Typically an IEnumerable<T> doesn't store a position - only an IEnumerator<T> does. (Iterator block implementations are odd in terms of implementing both, but they're definitely an anomaly.)

I suggest that you take the same approach that List<T> does: implement IEnumerable<T> with explicit interface implementation, but also have a public method returning a custom mutable struct (horrible I know, but it does solve your problem) which contains a reference to your node and the position within it. When you iterate using foreach, that struct value will only be stored on the stack (normally - assuming you're not doing this within an iterator block, for example).

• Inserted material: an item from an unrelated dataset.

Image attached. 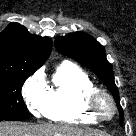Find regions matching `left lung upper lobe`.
<instances>
[{"instance_id":"1","label":"left lung upper lobe","mask_w":136,"mask_h":136,"mask_svg":"<svg viewBox=\"0 0 136 136\" xmlns=\"http://www.w3.org/2000/svg\"><path fill=\"white\" fill-rule=\"evenodd\" d=\"M55 46L61 54L71 57L91 69L113 94L117 107L122 112L113 69L106 59L104 47L99 42L84 32H76L57 38ZM120 115L122 116V113ZM122 120L121 117L120 121L122 122Z\"/></svg>"}]
</instances>
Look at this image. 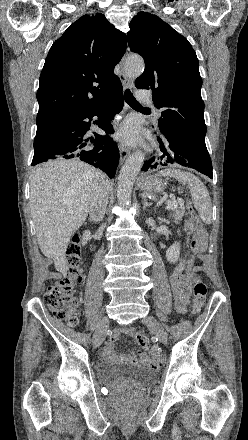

The normal implementation would be to create a mutable reference type just for the IEnumerator<T>. Normally this is okay as even if you have a lot of IEnumerable<T> values live at the same time, you have few IEnumerator<T> values. Are you concerned about the concurrent number of live objects, or garbage collection?

Jon Skeet
  • 1,421,763
  • 867
  • 9,128
  • 9,194
  • GC is not an issue, as every node needs to remain persistent in system memory through the application lifetime. The concurrent number of live objects is the issue. Early estimates suggest the overall data structure will take up around a gigabyte, and I'd like to keep it less than that if possible. – Engineer May 11 '13 at 08:41
  • @NickWiggill: But do you have a lot of current `IEnumerator` values? That's the point - you wouldn't have the position within the `IEnumerable`, because it's not logically part of that state. – Jon Skeet May 11 '13 at 08:59
  • +1 Jon, you are quite right of course, I do not have many _current_ iterators. So I could just as well be using a reference type for this. I'll leave the accepted answer on Marc's because I like knowing the stack-based way to do this if I ever need to, but would mark both as accepted if I could. Thanks. – Engineer May 11 '13 at 10:28
4

If "node" is the underlying data, then it is very incorrect to store the position in the node, as you are meant to be able to have separate enumerators. It is unclear how you are currently implementing this API, but if you use an " iterator block " with the position as a local variable it will be done correctly, but on the heap. You can also implement an iterator manually on the stack by creating a struct iterator. It is important that the public GetEnumerator() is returned as the struct type, so you will need to use explicit interface implementation for IEnumerable etc. Note that foreach over Node directly will use the stack, but IEnumerable etc will use the heap.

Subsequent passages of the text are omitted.